Wednesday, January 18, 2012

Why Investing is so Hard #2

There have been a lot of assessments of investing, a lot of evaluations and conclusions.

Remember Jeremy Seigle's book? "Stocks for the Long Haul'" compiled a lot of data from the last 200 years (the last decade excepted.) Since 1871 the annual return corrected for inflation has been: stocks 6.5-7.0%, bonds 2.8%. Generally Seigle felt that any 10 year period would show growth in value of the stock market. This is the basis for "buy and hold", the notion that markets rise in a ten year period if you just wait and not panic. Stocks were better than bonds and eventually the inherent value would be recognized in any ten year period.

BUT!
In 1982 the Japanese stock market was around 8,000 yen. In 1990 it rose to almost 40,000. This month it is about 8000. If you had bought into the Japanese anywhere in the last 20 years, you would have been slaughtered by your losses. Similarly, if you had bought at the low of 8,000 in 1982, you would be slaughtered by your stagnation and inflation.

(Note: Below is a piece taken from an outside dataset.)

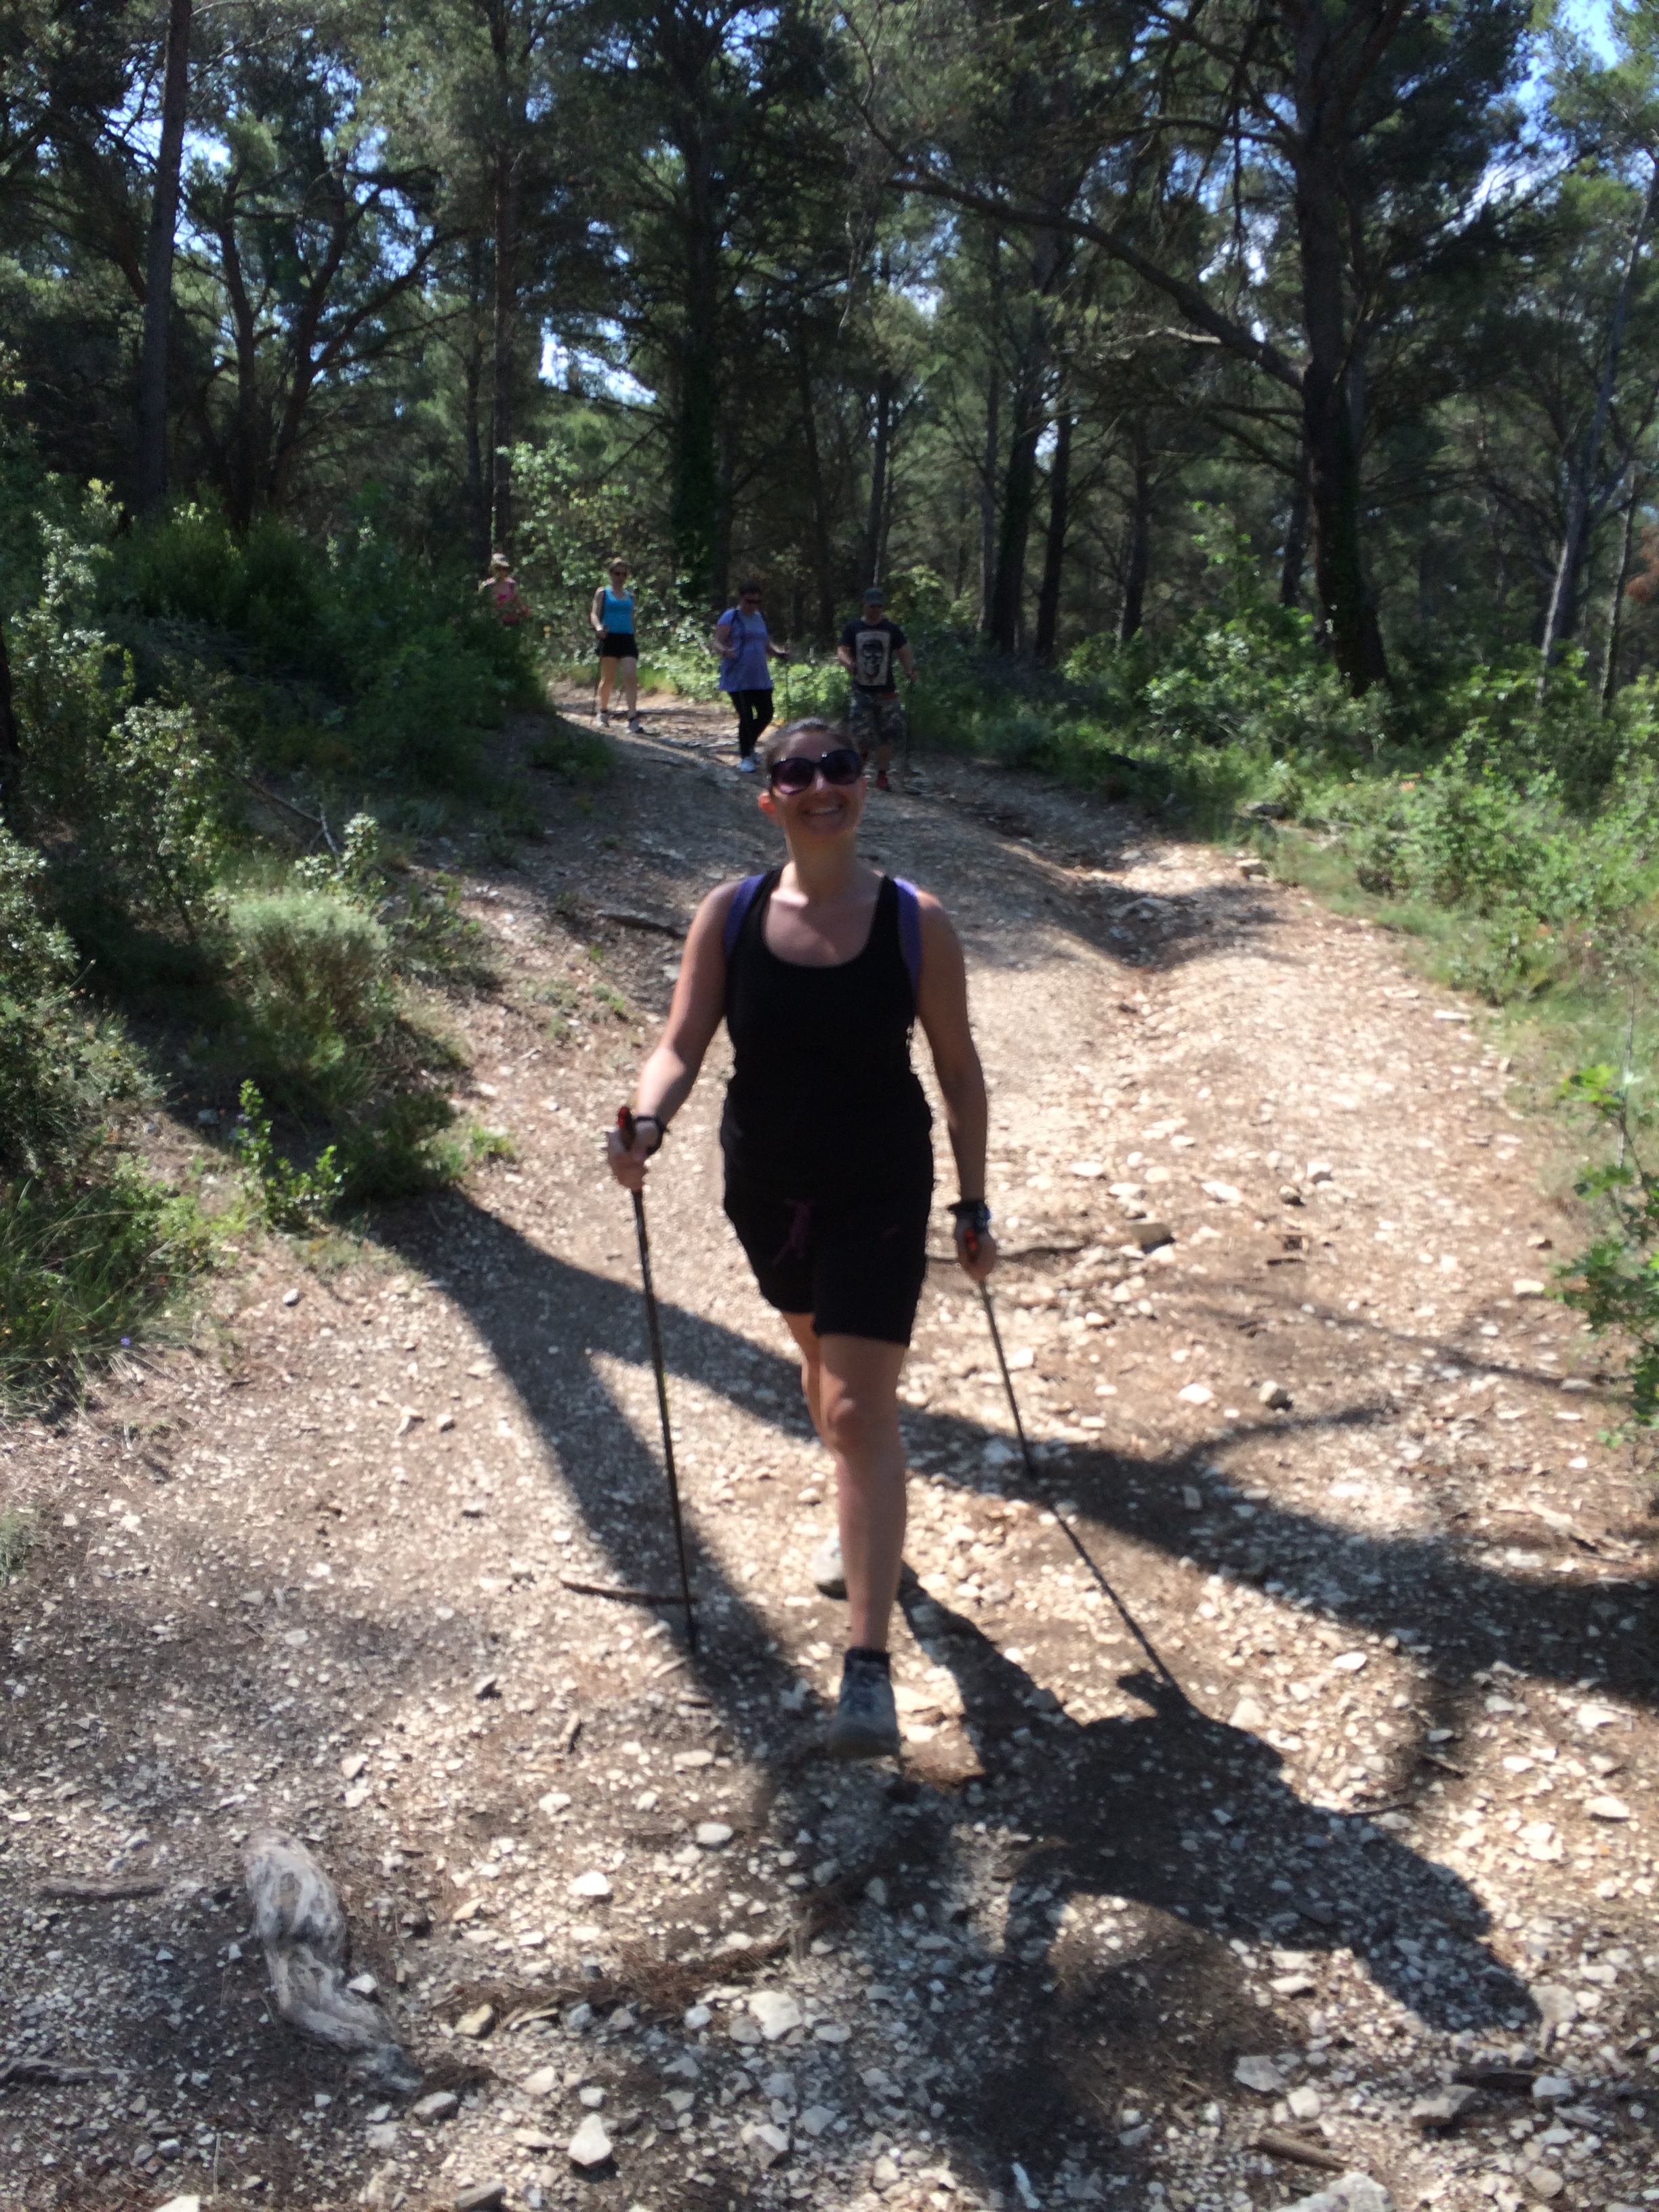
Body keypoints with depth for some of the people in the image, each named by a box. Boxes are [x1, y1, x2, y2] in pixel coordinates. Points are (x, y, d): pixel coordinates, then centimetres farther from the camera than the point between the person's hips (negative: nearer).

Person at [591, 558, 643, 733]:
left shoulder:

The U.S. Dow was 11,722 in 2000 and is 12,418 now, 12 years later. That's 5.6 % increased over 12 years. That's an annualized return of 0.47%.

These are really terrible returns. Are things different? Are we in some new entity, some new paradigm? In Holland, the price of tulip bulbs is still far below what it was back in 1637, failing to come even close to recovery, after well over 350 years.

Maybe it's the same old thing, just seen with a wider lens.